If you are a physicist or at least know a bit about the theory of relativity, your answer to this question might be a confident "no". Sure, if nothing can exceed the speed of light, one would need an infinite amount of time to travel an infinite distance. But let's put the relativistic laws of physics aside and imagine a pure Newtonian universe. In such a universe, an object can travel arbitrarily fast. But would it be possible for someone to travel "to infinity" in a finite amount of time? The answer is yes.

Let's prove this with an example. Imagine an object at $x = 0$ which is at rest at $t = 0$. Between $t = 0$ and some $t = T \gt 0$, a force $F(t)$ pointing along the $x$ axis is applied to the object. This force is given by: $$ F(t) = \displaystyle\frac{\alpha}{(T - t)^3} $$ for some constant $\alpha \gt 0$. For $0 \leq t \lt T$ the value of $F(t)$ is positive and finite, so it points along the positive $x$ axis. Its value increases as $t \rightarrow T$ (here and in what follows, $t \rightarrow T$ means $t$ approaches $T$ from the left side, so $t \lt T$) and diverges at $t = T$.

Record extracts:
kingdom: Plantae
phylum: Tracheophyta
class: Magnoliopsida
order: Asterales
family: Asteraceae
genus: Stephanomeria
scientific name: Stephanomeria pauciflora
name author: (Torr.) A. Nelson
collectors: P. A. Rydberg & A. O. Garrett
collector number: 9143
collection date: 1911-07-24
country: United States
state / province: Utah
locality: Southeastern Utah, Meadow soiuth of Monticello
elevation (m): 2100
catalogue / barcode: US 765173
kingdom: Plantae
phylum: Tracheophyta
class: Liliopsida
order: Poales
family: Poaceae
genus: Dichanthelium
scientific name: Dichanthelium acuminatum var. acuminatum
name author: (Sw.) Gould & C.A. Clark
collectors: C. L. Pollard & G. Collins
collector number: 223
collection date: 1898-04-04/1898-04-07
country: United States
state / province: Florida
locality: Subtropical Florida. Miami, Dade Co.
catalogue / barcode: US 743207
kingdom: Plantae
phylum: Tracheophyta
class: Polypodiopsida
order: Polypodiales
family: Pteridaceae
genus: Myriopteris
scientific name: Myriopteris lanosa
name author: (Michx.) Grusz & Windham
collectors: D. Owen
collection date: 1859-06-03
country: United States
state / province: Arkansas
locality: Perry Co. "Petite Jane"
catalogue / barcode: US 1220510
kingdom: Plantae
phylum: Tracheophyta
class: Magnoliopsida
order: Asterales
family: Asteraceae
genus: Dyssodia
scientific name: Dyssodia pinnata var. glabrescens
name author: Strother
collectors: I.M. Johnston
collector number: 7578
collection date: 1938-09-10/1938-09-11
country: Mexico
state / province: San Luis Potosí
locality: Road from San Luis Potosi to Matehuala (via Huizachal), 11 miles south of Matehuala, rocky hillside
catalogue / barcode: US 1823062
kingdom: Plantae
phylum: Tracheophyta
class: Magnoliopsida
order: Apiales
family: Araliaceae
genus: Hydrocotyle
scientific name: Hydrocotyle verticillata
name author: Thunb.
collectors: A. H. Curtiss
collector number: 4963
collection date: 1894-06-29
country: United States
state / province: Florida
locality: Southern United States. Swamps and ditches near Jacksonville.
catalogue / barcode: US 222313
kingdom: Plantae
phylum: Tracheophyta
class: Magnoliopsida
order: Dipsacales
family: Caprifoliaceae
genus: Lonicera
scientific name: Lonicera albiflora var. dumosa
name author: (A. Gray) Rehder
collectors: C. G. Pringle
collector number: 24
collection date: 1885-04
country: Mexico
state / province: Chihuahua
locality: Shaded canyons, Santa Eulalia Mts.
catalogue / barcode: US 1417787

Written exercise A: Using the text on traveling to infinity, decide whether each statement agrees with it. Answer yes or no, and quote the words of the text that decide it. (i) In a Newtonian universe, an object can travel arbitrarily fast. (ii) The text concludes that no one could travel to infinity in a finite amount of time. (iii) The text proves its claim with an example.
Written exercise B: Write out the text on traveling to infinity from "Let's prove this" to "diverges at $t = T$.".
Written exercise C: List every symbol that the example in the text on traveling to infinity uses for a variable, a constant, or a function.

Full response A:
(i) Yes: "In such a universe, an object can travel arbitrarily fast."
(ii) No: "The answer is yes."
(iii) Yes: "Let's prove this with an example."

Full response B:
Let's prove this with an example. Imagine an object at $x = 0$ which is at rest at $t = 0$. Between $t = 0$ and some $t = T \gt 0$, a force $F(t)$ pointing along the $x$ axis is applied to the object. This force is given by: $$ F(t) = \displaystyle\frac{\alpha}{(T - t)^3} $$ for some constant $\alpha \gt 0$. For $0 \leq t \lt T$ the value of $F(t)$ is positive and finite, so it points along the positive $x$ axis. Its value increases as $t \rightarrow T$ (here and in what follows, $t \rightarrow T$ means $t$ approaches $T$ from the left side, so $t \lt T$) and diverges at $t = T$.

Full response C: x, t, T, F(t), α